* [Problem 1] Take the passage on AIchor's Kubernetes operators, starting with "The main goal" and going on through "master process, etc.", and write it out again, swapping "distributed computing" for "parallel computing".

* [Reading passage]

⁂

In AIchor an operator is actually a Kubernetes operator, which can be seen as an injected plugin inside a Kubernetes cluster.

The main goal of the operators is to do distributed computing. Operators are useless in the case of running a single container.

To do distributed computing a single experiment might need to schedule a master (or head, …) process then some workers processes and/or any other kind of processes, everything has to be interconnected, roles should be assigned to every containers, etc.

To do that we need a component that deploys everything, assigns the role of each container informs ip/port of master process, etc.

How does it work ?

Operators are containerized programs that is running inside the Kubernetes cluster. The operator is plugged in the Kubernetes API and it watches the creation of resources, then when a new resource is detected it creates the containers and passes them their role, master’s ip/port (usually through environment variables), for example with the Jax-Operator:

  • Jax-Operator detects a new jaxjob with 3 desired replicas
  • Creates the 3 replicas
    • container 0: role master, addr-coordinator 0.0.0.0 (or localhost) and port 1234
    • container 1: role worker, addr-master my-jaxjob-0 (internal routing to master container) and port 1234
    • container 2: role worker, addr-master my-jaxjob-0 (internal routing to master container) and port 1234

NOTE: In the graph below, Jax-Operator is responsible only for interactions in black, not the red ones.

alt text

Ray Operator

The Ray-Operator is developed and maintained by InstaDeep’s MLOps team.

  • How to use the Ray-Operator on AIchor ?

Example source code: https://gitlab.com/instadeep/infra/ichor-demo-raytune

All of the 3 types are required, head, job and worker, at least one worker must be set.

  • Head

Usually, this is the type on which users assign a GPU for performance reasons by keeping the parameter updater on the head as that the ray global object store. The head is also the container that hosts the Ray-Dashboard.

  • Worker(s)

The worker pools are scheduled after the head is up and running because they are dependent to the head as they have to connect to it. The operator is running a ray start ... command in the container and automatically provide the ip/port of the head to connect to it.

Under this key you are able to deploy different pools of worker:

kind: AIchorManifest
apiVersion: 0.2.2

spec:
    ...
    types:
        ...
        Workers:
      - name: small-cpu-workers
        count: 10
        resources:
          cpus: 8
          ramRatio: 2
            - name: big-cpu-workers
        count: 10
        resources:
          cpus: 48
          ramRatio: 2

We will see how to spawn a ray actor or tasks on a specific worker pool later.

  • Job

The job is connecting to the head like a normal worker and it is also the entry point of the experiment, this is where the script is executed.

The Job is scheduled after the head and all the workers are up and running because it is dependent to them as it is the component that runs the script.

⁂

(Records from a data collection)
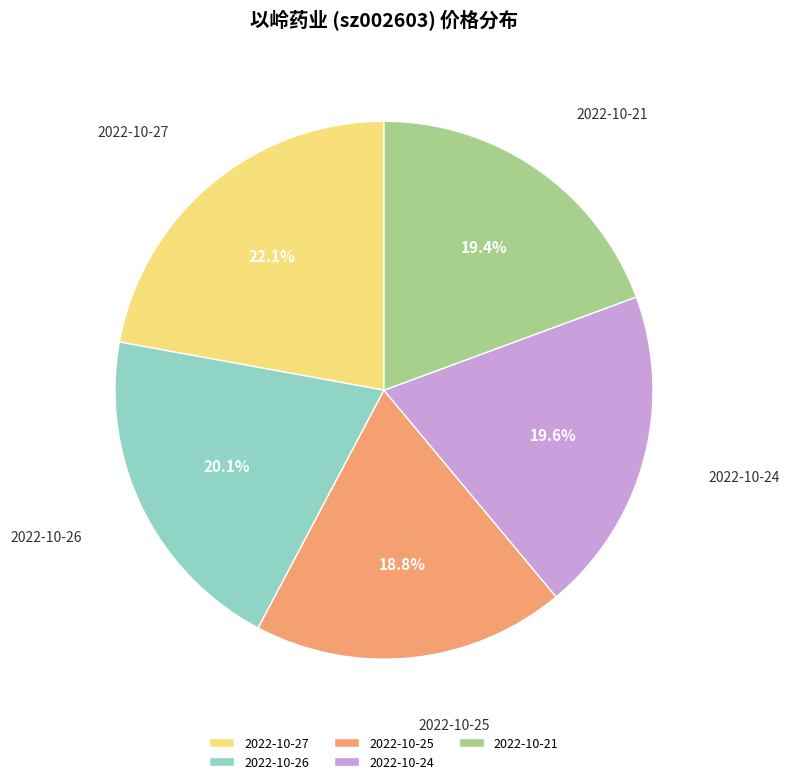

Which slice is the largest?

2022-10-27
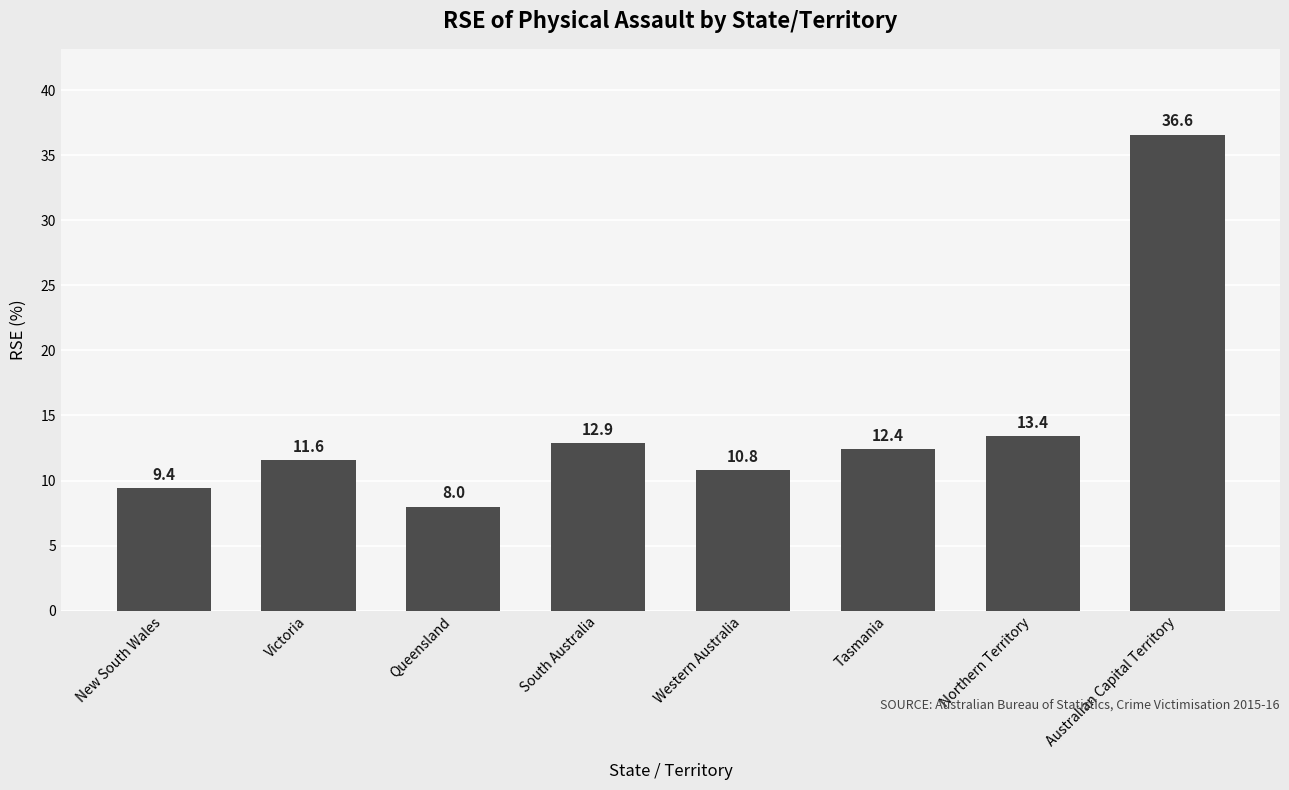

List the labels in order of value, smallest first.

Queensland, New South Wales, Western Australia, Victoria, Tasmania, South Australia, Northern Territory, Australian Capital Territory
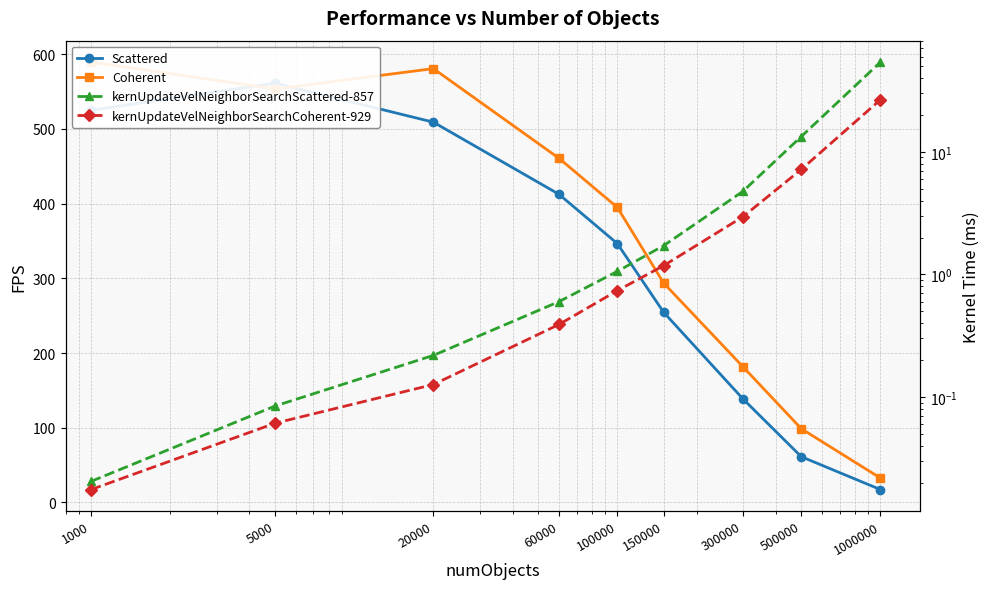

Which has a higher value, 150000 or 20000?

20000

⁂

* [Problem 2] Copy out the chart listing above line for line, leaving out the pictures.

* [Answer area 1]
The main goal of the operators is to do parallel computing. Operators are useless in the case of running a single container.

To do parallel computing a single experiment might need to schedule a master (or head, …) process then some workers processes and/or any other kind of processes, everything has to be interconnected, roles should be assigned to every containers, etc.

To do that we need a component that deploys everything, assigns the role of each container informs ip/port of master process, etc.

* [Answer area 2]
Which slice is the largest?

2022-10-27

List the labels in order of value, smallest first.

Queensland, New South Wales, Western Australia, Victoria, Tasmania, South Australia, Northern Territory, Australian Capital Territory

Which has a higher value, 150000 or 20000?

20000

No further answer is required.